The Dollar could end 2017 on a positive note suggest analysts at French investment bank BNP Paribas, who reckon gains could be particularly notable against the Swiss Franc.
Analysts cite multiple factors behind the call; ranging from short-term and long-term bond yield differentials, to the current positioning of traders and ignorance by the market over the Trump administration’s chances of being able to secure tax reforms in the near future.
“In the final weeks of the year, currency markets often appear more driven by position adjustments and other year-end flows than by fundamental developments,” says Daniel Katzive, head of FX strategy North America at BNP Paribas.
“Nonetheless, market dislocations can also generate trading opportunities and we believe the USD’s weakness in November – after two months of recovery – has opened up an opportunity for new tactical long positions.”
Katzive and the BNP team prefer to bet on a rise in the Dollar relative to the Franc because, despite the latter also being a safe haven, the Swiss currency is not as sensitive as the Japanese to changes in global risk appetite. But just like in Japan, as well as other parts of Europe, Swiss interest rates are negative and US interest rates are expected to rise further over the coming months.
“We continue to view the CHF as an attractive low-yielding funder for USD long positions,” says Katzive. “The CHF lacks the high sensitivity of the JPY to risk aversion events and avoids the upside risks for the EUR associated with a potentially more hawkish message from the European Central Bank (ECB) at its December policy meeting.”
In short, the Swiss Franc offers scope to exploit the largest gap between policy interest rates available, while avoiding the risks that would come with a bet against certain other currencies.
“Front-end rate spreads have moved in the USD’s favour in Q4 2017,” says Katzive, referring to short-term bond yields. “Despite this, the dollar has struggled to sustain gains.”
Above: USD/CHF shown at daily intervals.
The correlation between short term interest rates and their currency counterparts has been poor in 2017, according to Katzive, although differences in short term cash rates can have a sizeable impact on hedging costs and investment returns for corporations.

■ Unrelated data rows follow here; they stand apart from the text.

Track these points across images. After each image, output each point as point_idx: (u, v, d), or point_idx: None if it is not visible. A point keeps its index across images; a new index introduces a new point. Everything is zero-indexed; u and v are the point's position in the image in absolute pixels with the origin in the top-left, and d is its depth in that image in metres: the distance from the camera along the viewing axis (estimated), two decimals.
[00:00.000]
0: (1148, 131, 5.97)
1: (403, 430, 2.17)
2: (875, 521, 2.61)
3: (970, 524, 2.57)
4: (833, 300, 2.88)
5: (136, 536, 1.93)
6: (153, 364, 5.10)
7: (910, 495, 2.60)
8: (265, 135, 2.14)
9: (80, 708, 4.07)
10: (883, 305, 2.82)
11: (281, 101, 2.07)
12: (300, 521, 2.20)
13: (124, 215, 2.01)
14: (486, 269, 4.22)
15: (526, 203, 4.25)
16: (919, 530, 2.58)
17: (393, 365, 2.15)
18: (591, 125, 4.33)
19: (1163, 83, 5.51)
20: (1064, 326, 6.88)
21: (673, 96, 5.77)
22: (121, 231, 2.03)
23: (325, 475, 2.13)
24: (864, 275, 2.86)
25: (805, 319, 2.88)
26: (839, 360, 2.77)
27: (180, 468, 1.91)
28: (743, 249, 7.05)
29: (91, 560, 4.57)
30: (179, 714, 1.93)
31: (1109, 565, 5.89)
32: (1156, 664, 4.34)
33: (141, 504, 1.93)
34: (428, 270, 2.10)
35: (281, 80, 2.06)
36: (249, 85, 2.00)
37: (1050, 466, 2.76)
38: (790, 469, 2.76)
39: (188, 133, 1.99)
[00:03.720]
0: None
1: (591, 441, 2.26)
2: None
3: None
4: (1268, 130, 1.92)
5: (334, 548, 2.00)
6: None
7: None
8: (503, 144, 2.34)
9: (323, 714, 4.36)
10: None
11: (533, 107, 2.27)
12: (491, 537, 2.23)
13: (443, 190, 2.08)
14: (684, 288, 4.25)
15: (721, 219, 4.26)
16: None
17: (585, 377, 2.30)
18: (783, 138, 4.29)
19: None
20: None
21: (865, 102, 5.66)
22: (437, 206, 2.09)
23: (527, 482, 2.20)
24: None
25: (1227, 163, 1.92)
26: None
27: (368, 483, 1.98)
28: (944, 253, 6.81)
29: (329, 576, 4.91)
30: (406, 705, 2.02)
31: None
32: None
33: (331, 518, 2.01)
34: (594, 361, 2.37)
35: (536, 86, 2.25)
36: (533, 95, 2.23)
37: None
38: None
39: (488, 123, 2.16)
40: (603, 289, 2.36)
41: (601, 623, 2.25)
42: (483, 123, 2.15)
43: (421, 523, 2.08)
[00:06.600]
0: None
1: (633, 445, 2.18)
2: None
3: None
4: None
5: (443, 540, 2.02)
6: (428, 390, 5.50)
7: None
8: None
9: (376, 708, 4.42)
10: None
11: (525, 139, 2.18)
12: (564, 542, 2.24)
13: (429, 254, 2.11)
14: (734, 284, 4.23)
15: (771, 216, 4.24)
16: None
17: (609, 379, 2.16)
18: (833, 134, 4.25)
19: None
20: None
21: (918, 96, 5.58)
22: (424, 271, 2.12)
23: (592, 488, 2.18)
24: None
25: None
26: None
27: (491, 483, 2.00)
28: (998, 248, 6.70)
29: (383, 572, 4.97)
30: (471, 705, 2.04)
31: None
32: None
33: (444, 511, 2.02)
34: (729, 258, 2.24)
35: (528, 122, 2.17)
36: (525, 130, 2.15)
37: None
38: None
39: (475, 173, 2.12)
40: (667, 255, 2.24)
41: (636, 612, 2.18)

This could mean it will only be so long before “real money” flows force a return to traditional equilibriums, in a market where speculators have taken over during recent quarters. Similar is true of long term rates, according to Katzive.
“Our Equity and Derivative Strategy team’s metrics continue to suggest that markets have not yet heavily priced in the successful passage of US tax legislation,” the strategist adds. “This is despite the fact that tax bills are advancing in parallel in the US House and Senate at a faster than generally expected pace.”
Senate majority leader Mitch McConnel said Thursday he expects the senate version of the tax bill to be passed by a vote at around 11:00am eastern time, which is shortly after the London close Friday.
After the senate bill passes, a joint committee of senate and house republicans will work to craft a unified bill that can gain sufficient support across congress.
“Our BNP Paribas positioning framework suggests USD short positions built up over the summer were covered during September and October as the USD bounced,” says Katzive. “However, short positions have been built up again in November.”
This positioning is not yet at extreme levels, according to Katzive, although the clustering of short-sellers around very similar price levels could offer scope for another “short-squeeze” if the Dollar begins to gain ground in December.
“As a result of the above considerations, we are adding a long USDCHF recommendation to our portfolio, targeting a move to 1.02 with our stop loss set at 0.9725,” Katzive signs off, in a Friday note.
The USD/CHF rate was quoted 0.17% higher at 0.9856 during noon trading Friday.